# I wish I lived in İstanbul.



## FlyingBird

'*İ wish i live in İstanbul*' nasıl söylerdiniz?

Keşke İstanbul'da......?


----------



## maxguncel

Keşke İstanbul'da yaşasaydım.


----------



## ferisi

"Keşke İstanbul'da yaşasam" (general) or
 "Keşke İstanbul'da yaşasaydım." (past)  or you can translate is as "İstanbul'da yaşamayı dilerdim." (dream, wish).

However, "Keşke İstanbul'da yaşıyor olsaydım. (have been/past)" or "Keşke İstanbul'da yaşayabilseydim"(could) are much beter in daily language but all of are true of course.

"İstanbul'da yaşıyor olmayı isterdim." one of the the other choice..

Apart from all of these, "Şimdi İstanbul'da olmak vardı..." would be the best choice in Turkish daily usage.
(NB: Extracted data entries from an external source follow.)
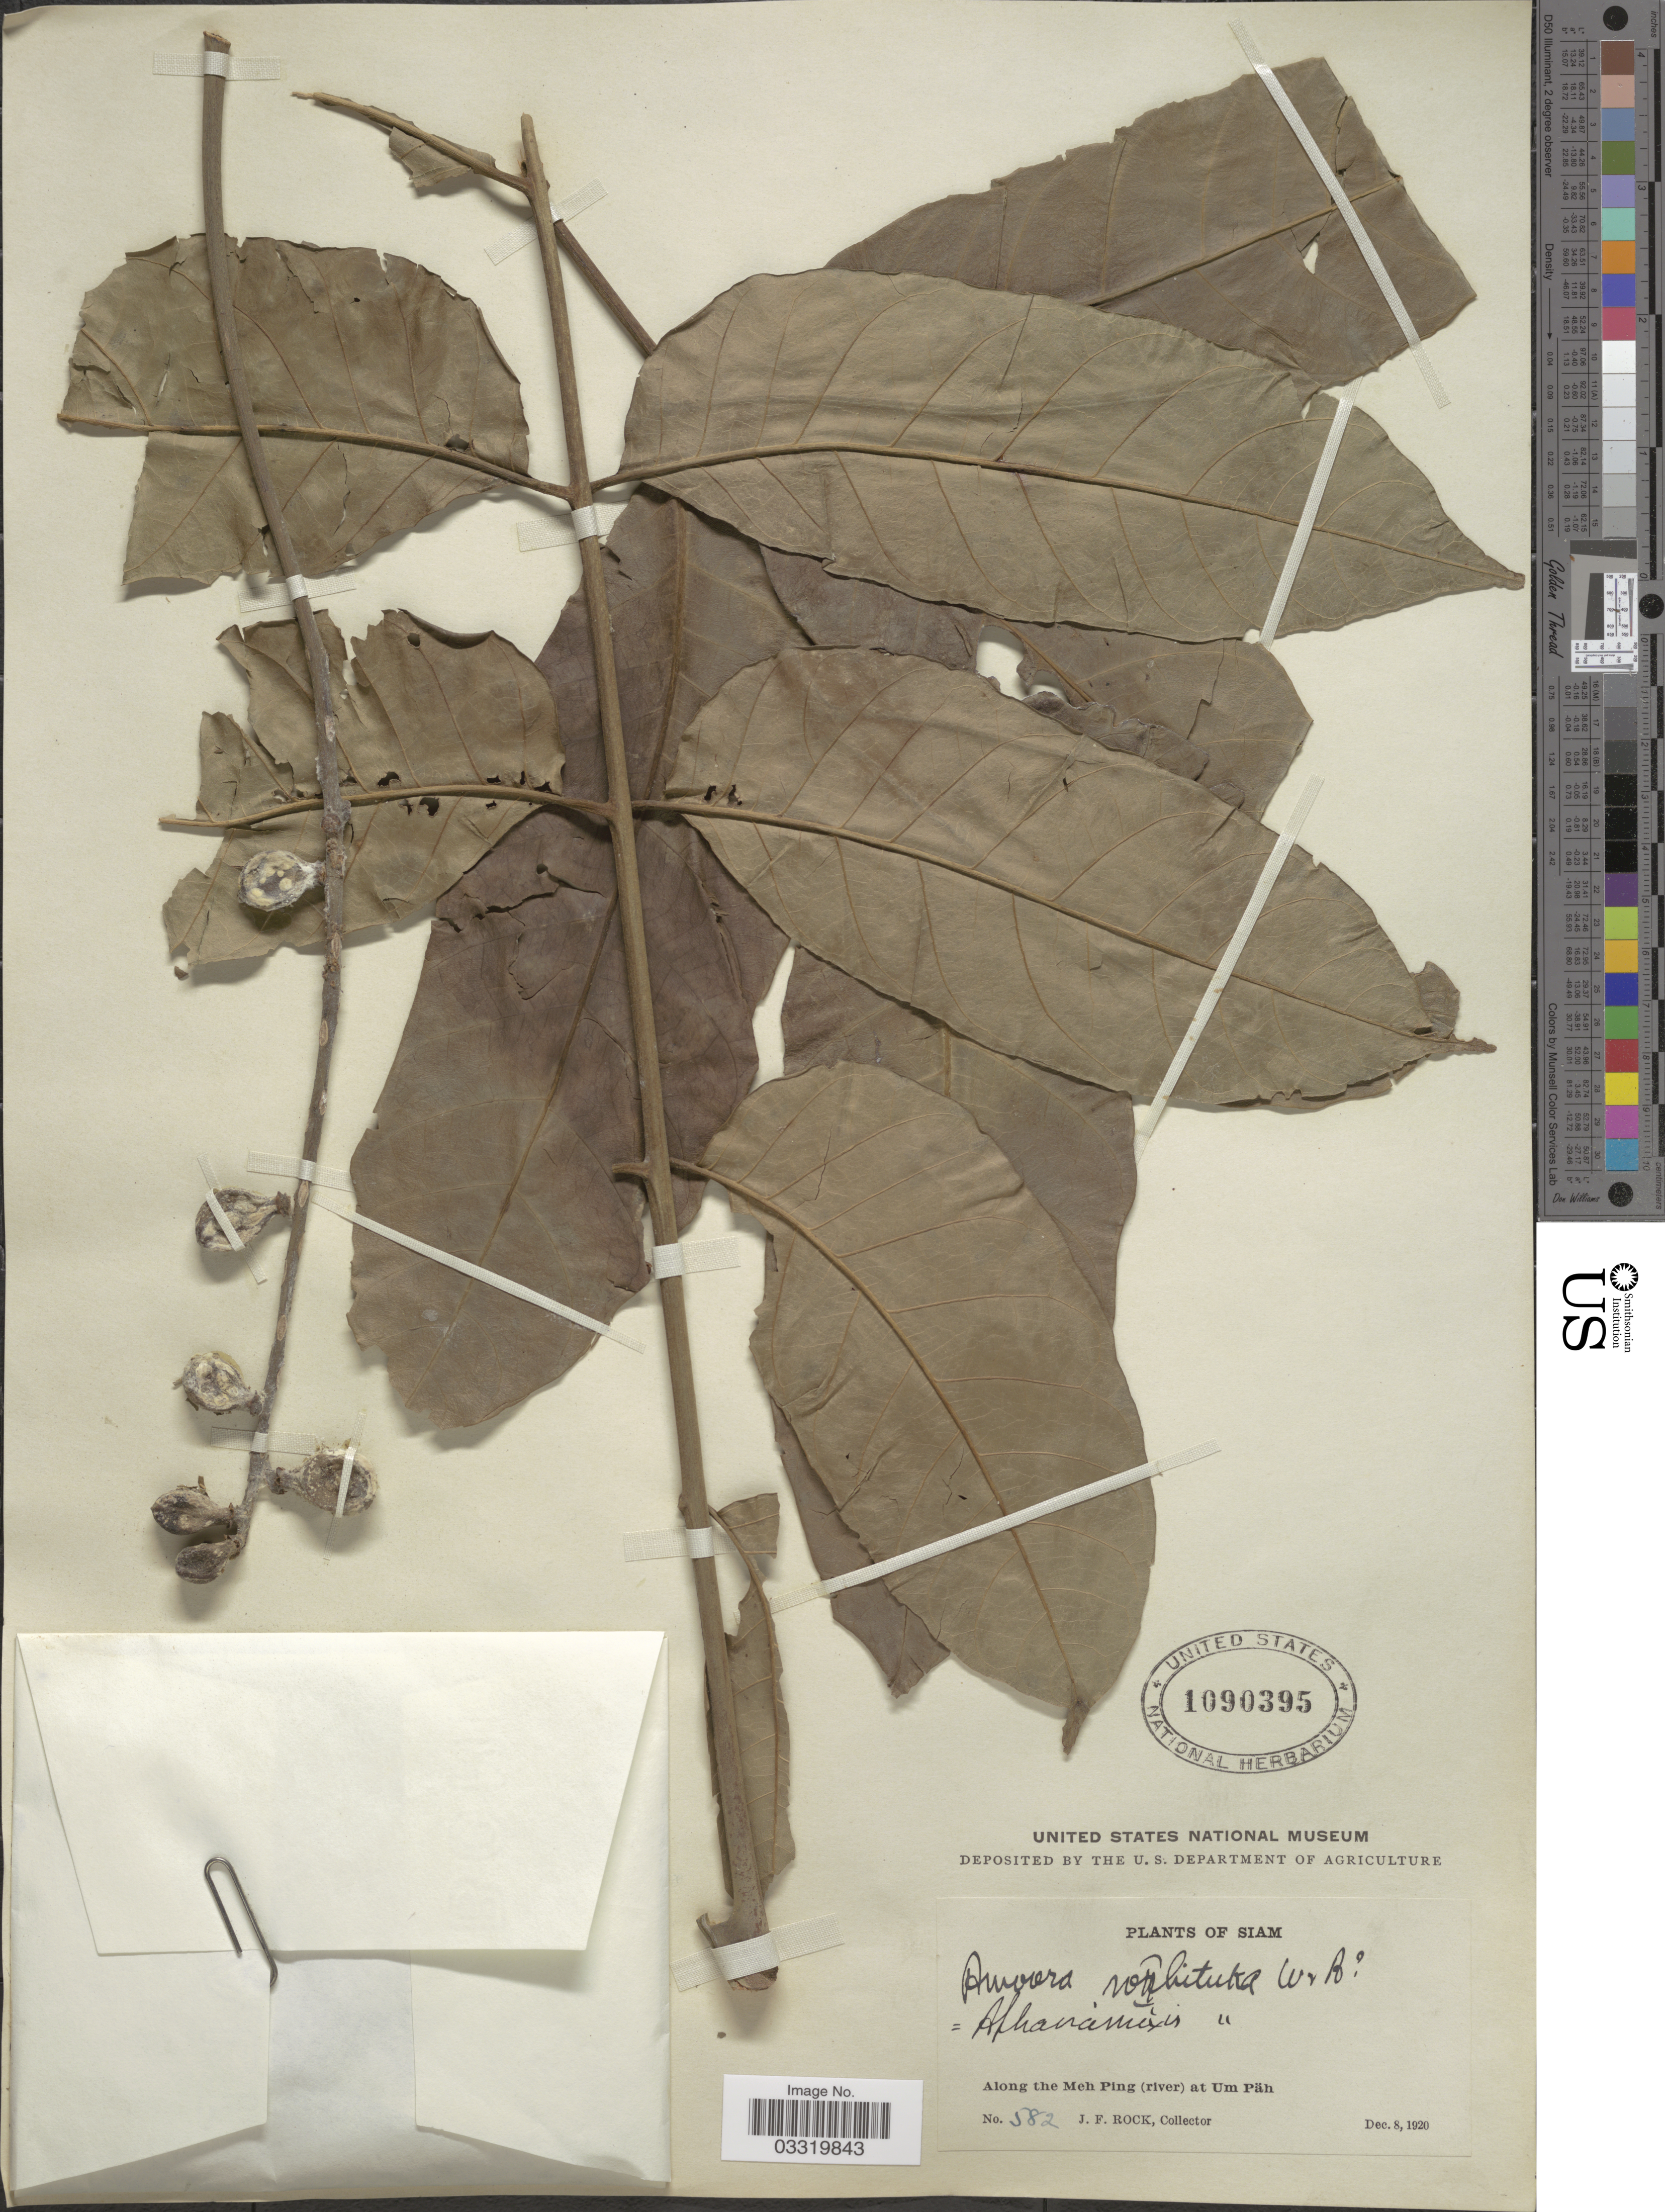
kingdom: Plantae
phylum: Tracheophyta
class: Magnoliopsida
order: Sapindales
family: Meliaceae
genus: Aphanamixis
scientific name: Aphanamixis polystachya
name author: (Wall.) R. Parker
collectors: J. Rock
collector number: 582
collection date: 1920-12-08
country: Thailand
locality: Siam, Along the Meh Ping (river) at Um Päh.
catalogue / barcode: US 1090395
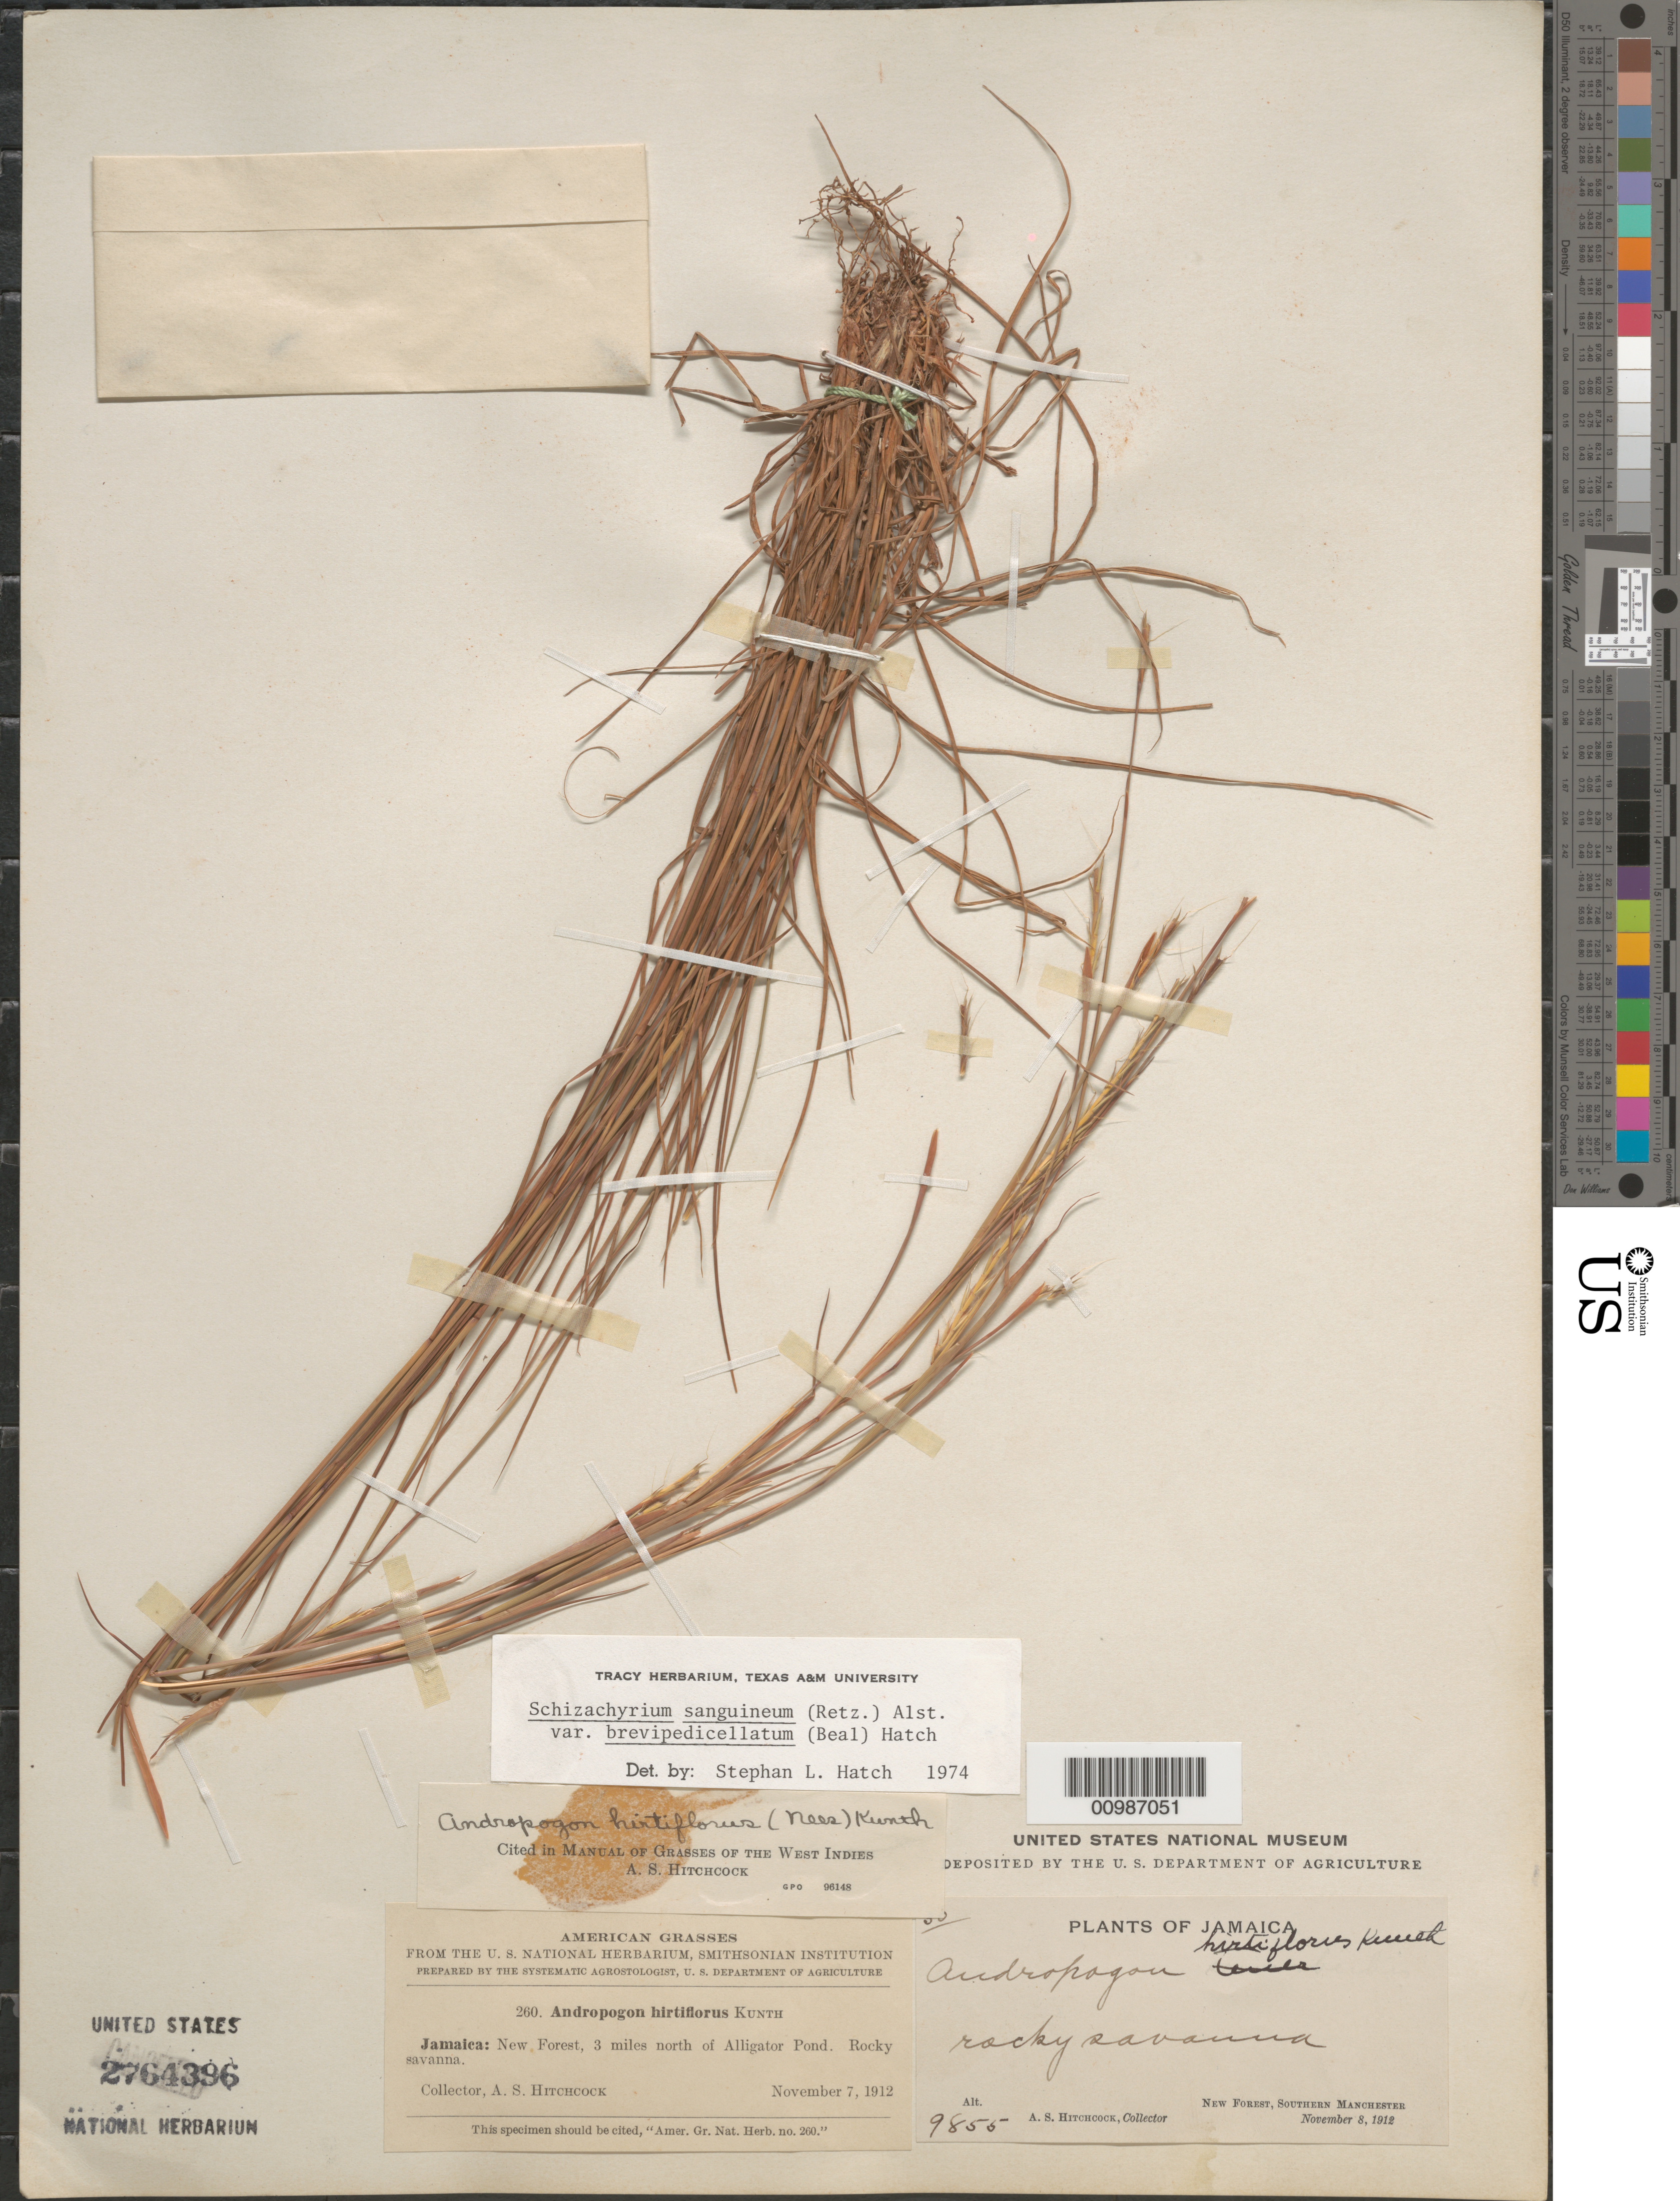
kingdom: Plantae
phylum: Tracheophyta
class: Liliopsida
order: Poales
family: Poaceae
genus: Andropogon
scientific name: Andropogon hirtiflorus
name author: (Nees) Kunth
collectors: A. S. Hitchcock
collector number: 9855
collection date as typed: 08 Nov 1912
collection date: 1912-11-08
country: Jamaica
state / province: Manchester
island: Jamaica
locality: New Forest, 3 miles north of Alligator Pond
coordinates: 0 N, 0 E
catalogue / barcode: US 2764396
Its a expression of course and to not make a mistake not I trying translate to English... But its a Turkish wish:  "Şimdi (object, noun) (verb) vardı"


----------



## FlyingBird

Really don't understand why did you put 'yaşasaydım' and 'yaşayabilseydim'. Cause i want to say 'i wish i live in istanbul *right this moment*'


Keşke istanbul'da yaşasaydım=(i wish i lived in istanbul *before* )
Keşke istanbul'da yaşayabilseydim  (i wish i could lived in istanbul *before* )

Can you explain this please? 


And how would you translate following:

*İ wish i was in istanbul this new year.* (new year is not anymore, but it was 5 days ago)
*İ wish i will be in istanbul this new year.* (New year will be for 5 days, i want to be in istanbul untill than)
*İ wish i am in istanbul in new year.* (New year is right now, but i am not in istanbul)


İ am now really confused


----------



## rupertbrooke

Let me try to explain wishes in English:-
We use past tense 'would' and 'could' to talk about wishes for the *future*:
I don’t like my work. I wish I could get a better job.
That’s a dreadful noise. I wish it would stop.
I always have to get home early. I wish my parents would let me stay out later.

We use past tense forms to talk about wishes for the *present*:
I don’t like this place. I wish I lived in somewhere more interesting.
These seats are very uncomfortable. I wish we were travelling first class.
Everyone wishes they had more free time.
Mehmet wishes he wasn’t so busy.
I wish it wasn’t so cold.

We use the past perfect to talk about wishes for the *past*:
I wish I had worked harder when I was at school.
Ayşegül wishes she had listened to what her mother told her.
I wish I hadn’t spent so much money last month.

If I apply this to your question, will Turkish scholars correct the following halting attempts at clarification?
I wish I were/was/could be in Istanbul NOW=Şimdi İstanbul'da olmak vardı/keşke İstanbul'da olsaydım/ Keşke İstanbul'da yaşasam. [irrealis]
I wish I could be in Istanbul IN THE FUTURE=Keşke İstanbul'da yaşasam iyi olur/fena olmaz.[irrealis but remotely possible]
I wish I had been in Istanbul IN THE PAST=Keşke istanbul'da yaşasaydım=(I wish I had lived in Istanbul before)/Keşke istanbul'da yaşayabilseydim ( I wish I could have lived) [irrealis]

I don't know if fluent Turkish speakers &, more to the point, those knowledgeable in both Turkish & English grammar think this analysis is erroneous but I would value feedback. At least it will provide a starting-point for grammatical discussion & help FlyingBird en passant.


----------



## rupertbrooke

Your knowledge of English is fair but not strong, so apologies for the long explanation. I admitted that my knowledge might be erroneous & asked for specialist grammatical help. And you *can* use iyi olur & fena olmaz with the wish interpretation of -sa. Sabah biraz daha erken kalksan iyi olur & biraz daha yüksek sesle konuşsalar fena olmuz are both good sentences in Turkish.
<->


----------



## FlyingBird

İ am really sorry if my post was rude. But i really didn't wanted it to be rude. 

When i said that i would like also someone else's answer, than i didn't meant that your answer is bad, i just wanted to see also other opinions.

İ am really sorry.

btw i think your explanation about english is great, i also learned something new from your post


----------



## rupertbrooke

Thank you! It seems we are both waiting for Rallino or Reverence to enlighten us.


----------